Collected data
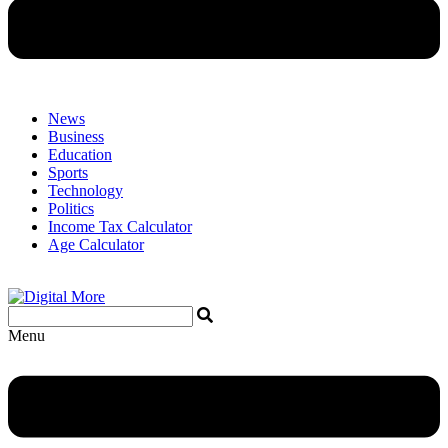
News
Business
Education
Sports
Technology
Politics
Income Tax Calculator
Age Calculator
Menu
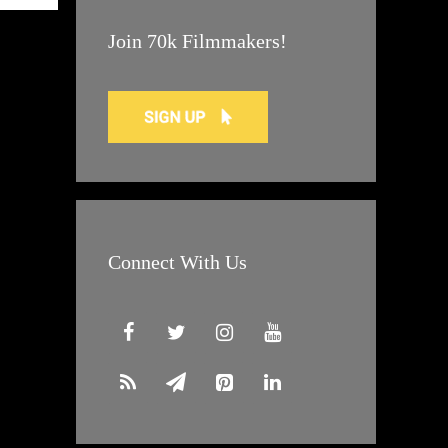
Join 70k Filmmakers!
Connect With Us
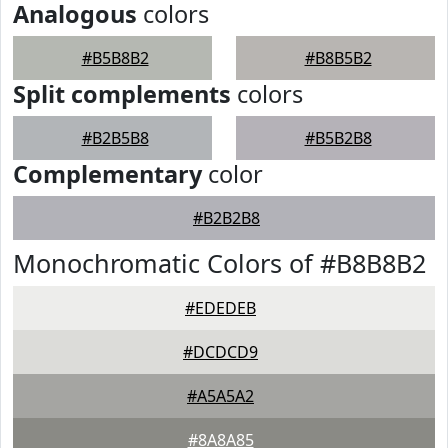
Analogous
colors
#B5B8B2
#B8B5B2
Split complements
colors
#B2B5B8
#B5B2B8
Complementary
color
#B2B2B8
Monochromatic Colors of #B8B8B2
#EDEDEB
#DCDCD9
#A5A5A2
#8A8A85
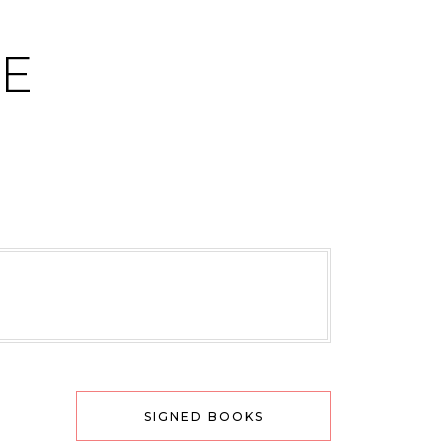
CE
SIGNED BOOKS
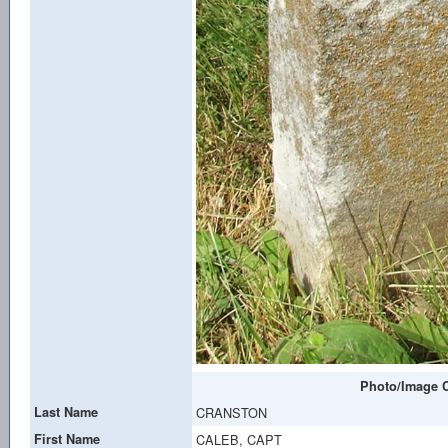
Photo/Image C
Last Name
CRANSTON
First Name
CALEB, CAPT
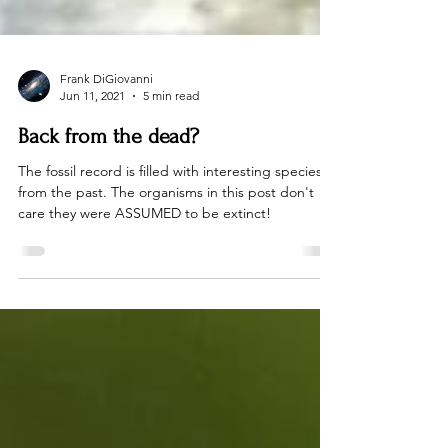
Frank DiGiovanni
Jun 11, 2021
5 min read
Back from the dead?
The fossil record is filled with interesting species
from the past. The organisms in this post don't
care they were ASSUMED to be extinct!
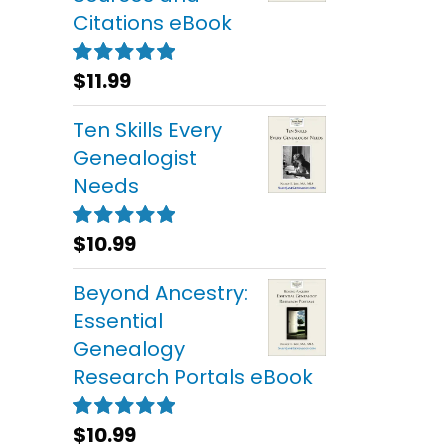
Citations eBook
$
11.99
Rated
5.00
out of 5
Ten Skills Every
Genealogist
Needs
$
10.99
Rated
5.00
out of 5
Beyond Ancestry:
Essential
Genealogy
Research Portals eBook
$
10.99
Rated
5.00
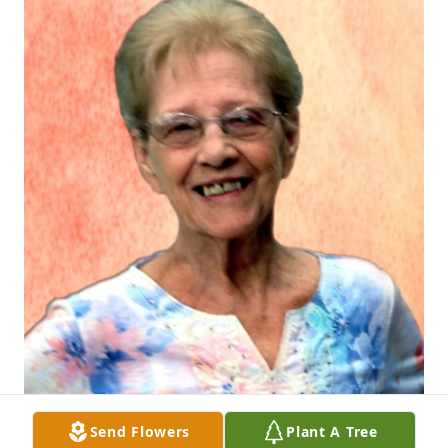
Send Flowers
Plant A Tree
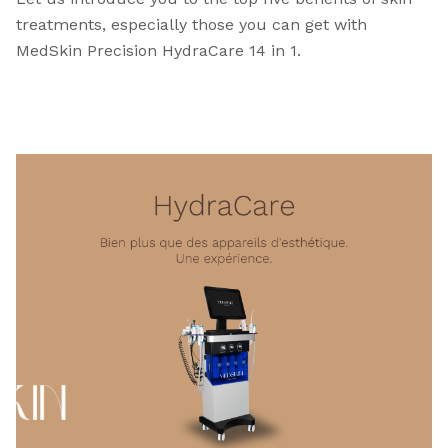
treatments, especially those you can get with
MedSkin Precision HydraCare 14 in 1.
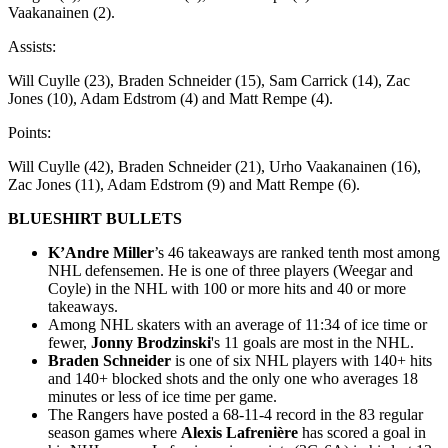
Vaakanainen (2).
Assists:
Will Cuylle (23), Braden Schneider (15), Sam Carrick (14), Zac
Jones (10), Adam Edstrom (4) and Matt Rempe (4).
Points:
Will Cuylle (42), Braden Schneider (21), Urho Vaakanainen (16),
Zac Jones (11), Adam Edstrom (9) and Matt Rempe (6).
BLUESHIRT BULLETS
K’Andre Miller
’s 46 takeaways are ranked tenth most among
NHL defensemen. He is one of three players (Weegar and
Coyle) in the NHL with 100 or more hits and 40 or more
takeaways.
Among NHL skaters with an average of 11:34 of ice time or
fewer,
Jonny Brodzinski
's 11 goals are most in the NHL.
Braden Schneider
is one of six NHL players with 140+ hits
and 140+ blocked shots and the only one who averages 18
minutes or less of ice time per game.
The Rangers have posted a 68-11-4 record in the 83 regular
season games where
Alexis Lafrenière
has scored a goal in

- **What is being asked**
Copy the entries exactly. No pictures.

- **Answer to the exercise**
News
Business
Education
Sports
Technology
Politics
Income Tax Calculator
Age Calculator
Menu
Join 70k Filmmakers!
Connect With Us
Analogous
colors
#B5B8B2
#B8B5B2
Split complements
colors
#B2B5B8
#B5B2B8
Complementary
color
#B2B2B8
Monochromatic Colors of #B8B8B2
#EDEDEB
#DCDCD9
#A5A5A2
#8A8A85
CE
SIGNED BOOKS
Photo/Image C
Last Name
CRANSTON
First Name
CALEB, CAPT
Frank DiGiovanni
Jun 11, 2021
5 min read
Back from the dead?
The fossil record is filled with interesting species
from the past. The organisms in this post don't
care they were ASSUMED to be extinct!
Citations eBook
$
11.99
Rated
5.00
out of 5
Ten Skills Every
Genealogist
Needs
$
10.99
Rated
5.00
out of 5
Beyond Ancestry:
Essential
Genealogy
Research Portals eBook
$
10.99
Rated
5.00
Send Flowers
Plant A Tree
treatments, especially those you can get with
MedSkin Precision HydraCare 14 in 1.
Vaakanainen (2).
Assists:
Will Cuylle (23), Braden Schneider (15), Sam Carrick (14), Zac
Jones (10), Adam Edstrom (4) and Matt Rempe (4).
Points:
Will Cuylle (42), Braden Schneider (21), Urho Vaakanainen (16),
Zac Jones (11), Adam Edstrom (9) and Matt Rempe (6).
BLUESHIRT BULLETS
K’Andre Miller
’s 46 takeaways are ranked tenth most among
NHL defensemen. He is one of three players (Weegar and
Coyle) in the NHL with 100 or more hits and 40 or more
takeaways.
Among NHL skaters with an average of 11:34 of ice time or
fewer,
Jonny Brodzinski
's 11 goals are most in the NHL.
Braden Schneider
is one of six NHL players with 140+ hits
and 140+ blocked shots and the only one who averages 18
minutes or less of ice time per game.
The Rangers have posted a 68-11-4 record in the 83 regular
season games where
Alexis Lafrenière
has scored a goal in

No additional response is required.